Dado o insucesso da minha deslocação, resolvi quedar-me um pouco mais para dar dois dedos de conversa àquele exótico funcionário. Foi então que reparei numa soberba tela a óleo pendurada na sala da recepção.

- Bonito quadro - comentei. E indaguei o que representava exactamente.
- Saiba Vossa Excelência que são “Os Validos do Rei” - respondeu-me o Sr. Matos.
E acrescentou, baixando a voz num tom cúmplice:
- Tem inspirado alguns dos nossos mais Ilustres Diplomatas!

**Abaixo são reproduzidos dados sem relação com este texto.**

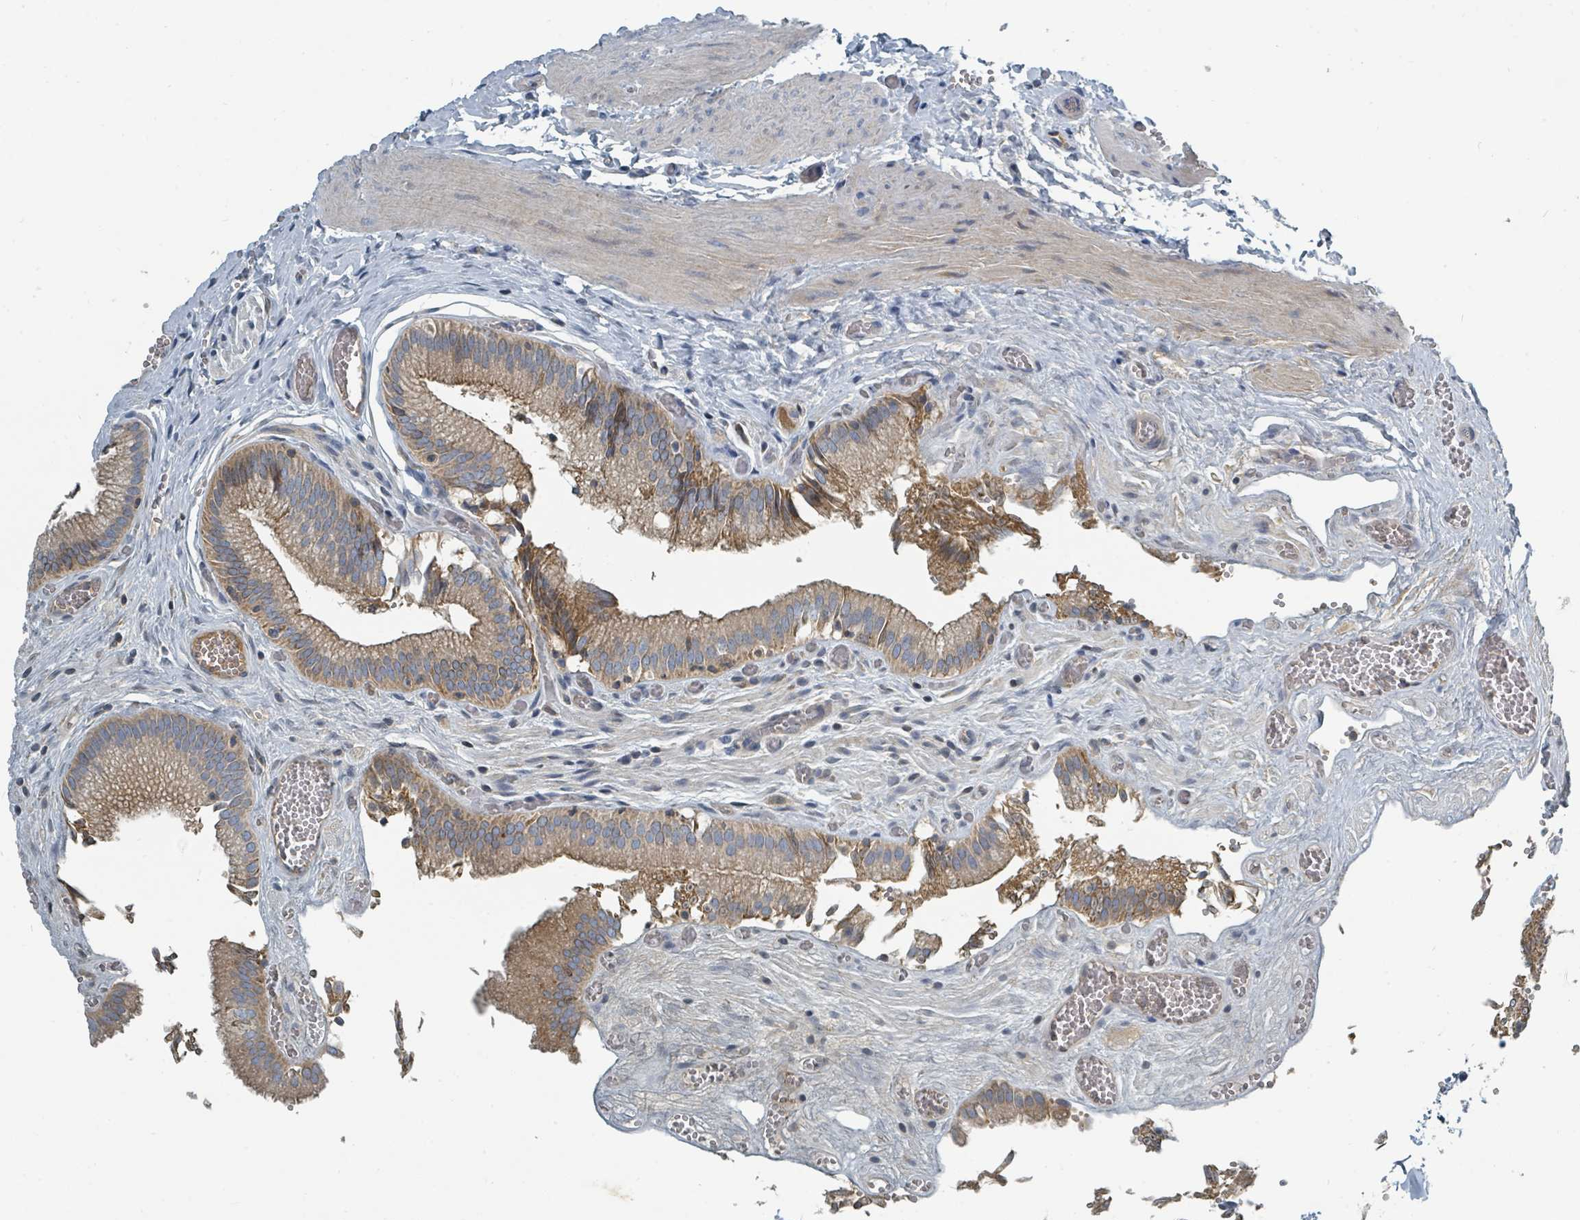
{"staining": {"intensity": "moderate", "quantity": ">75%", "location": "cytoplasmic/membranous"}, "tissue": "gallbladder", "cell_type": "Glandular cells", "image_type": "normal", "snomed": [{"axis": "morphology", "description": "Normal tissue, NOS"}, {"axis": "topography", "description": "Gallbladder"}, {"axis": "topography", "description": "Peripheral nerve tissue"}], "caption": "This is a histology image of immunohistochemistry (IHC) staining of unremarkable gallbladder, which shows moderate staining in the cytoplasmic/membranous of glandular cells.", "gene": "SLC25A23", "patient": {"sex": "male", "age": 17}}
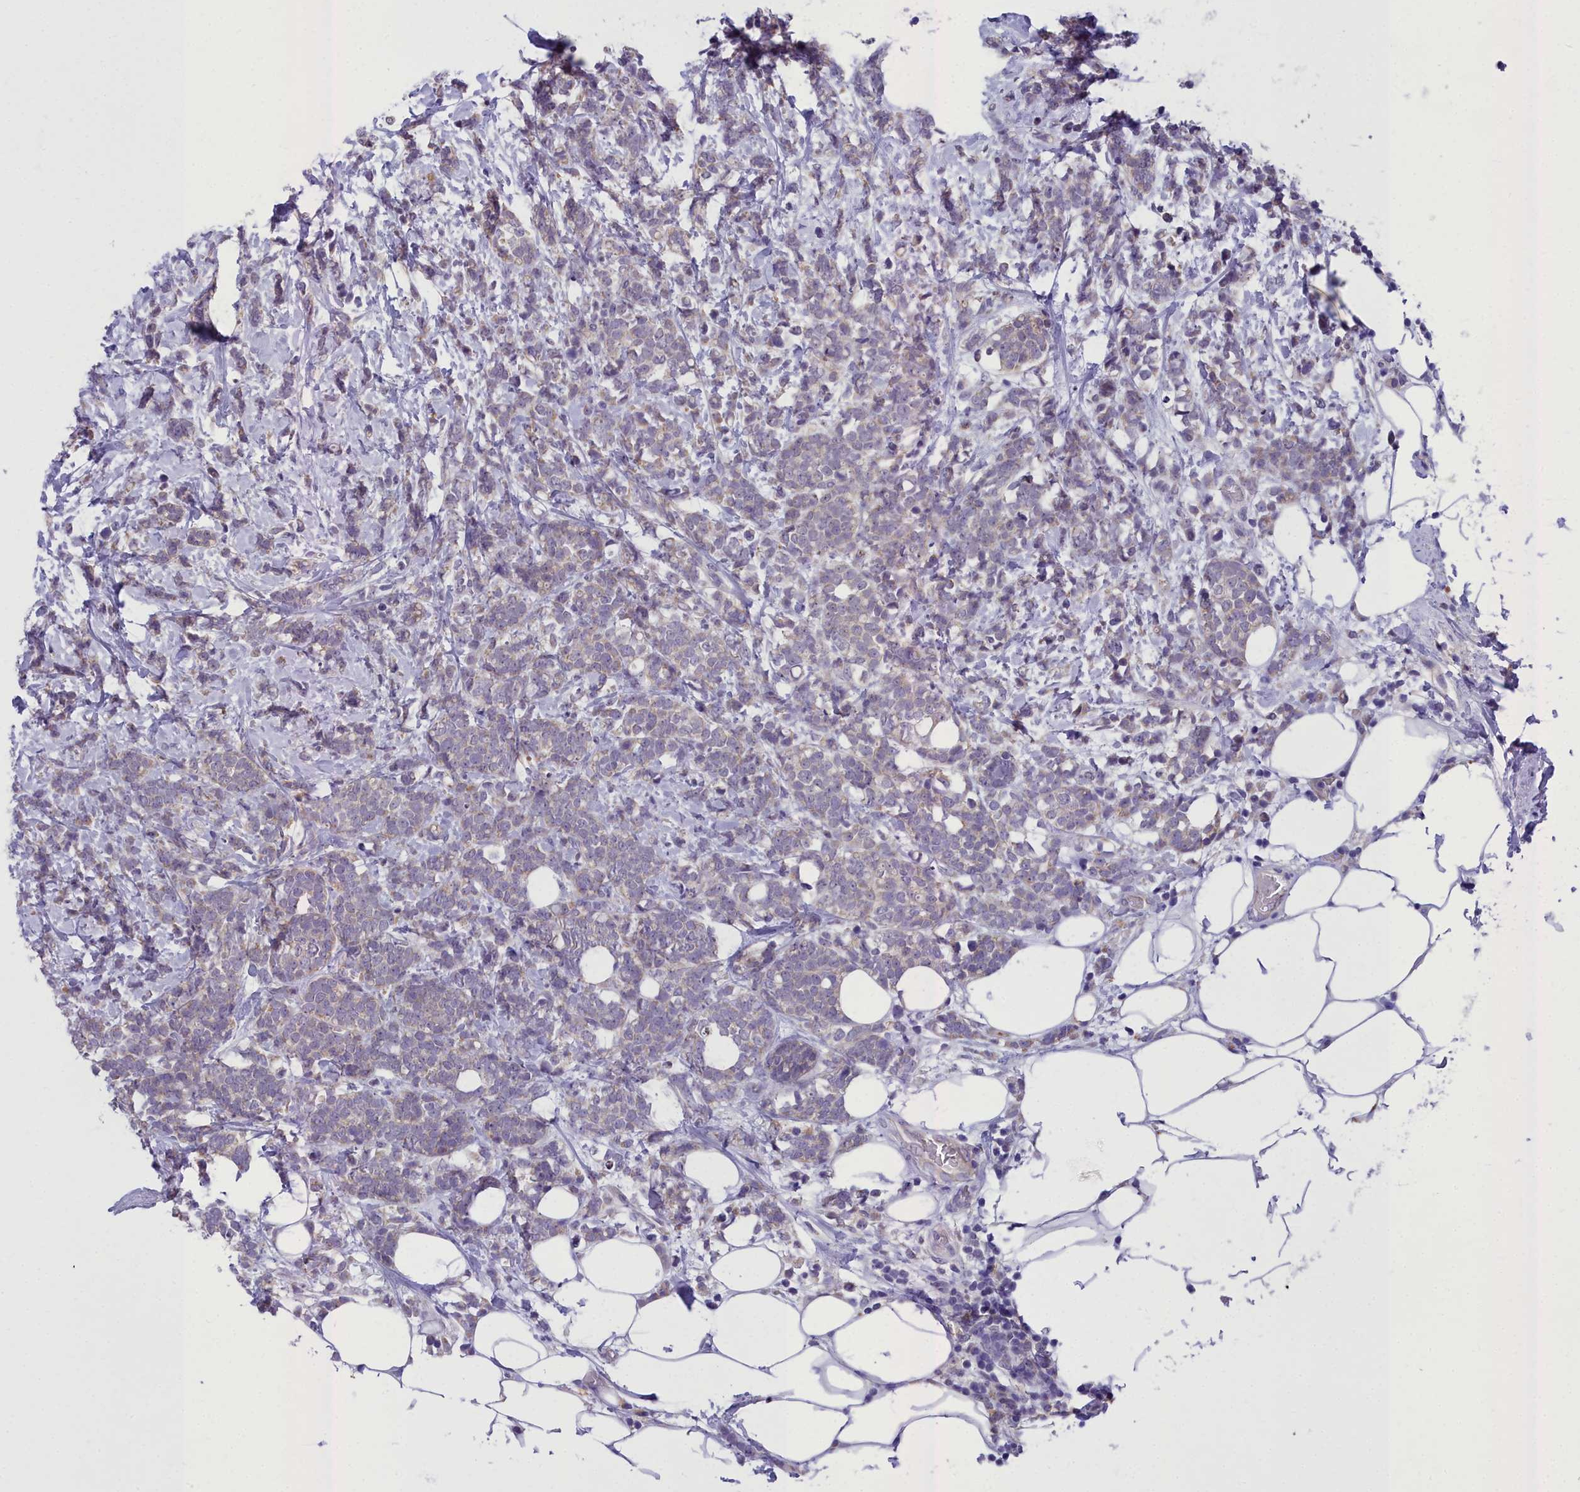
{"staining": {"intensity": "negative", "quantity": "none", "location": "none"}, "tissue": "breast cancer", "cell_type": "Tumor cells", "image_type": "cancer", "snomed": [{"axis": "morphology", "description": "Lobular carcinoma"}, {"axis": "topography", "description": "Breast"}], "caption": "Tumor cells show no significant positivity in breast lobular carcinoma.", "gene": "MIIP", "patient": {"sex": "female", "age": 58}}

Fixei, para sempre, o avisado comentário daquele servidor do Estado Português. Soube, mais tarde, que, quando o inexorável limite legal de idade chegou, o Sr. Matos reformou-se não sem antes ter a satisfação de ver os seus relevantes e continuados serviços reconhecidos por condecoração do então Ministro. Morreria em paz pouco depois.

***

Ainda não perdi a esperança de poder encontrar, daqui a alguns anos mais, o bom do Sr. Matos à porta do Paraíso, no fiel exercício das suas perfunctórias funções. Mas o quadro, o premonitório quadro, é que desapareceu da recepção do Rilvas. Quem me saberá dizer onde foi parar?»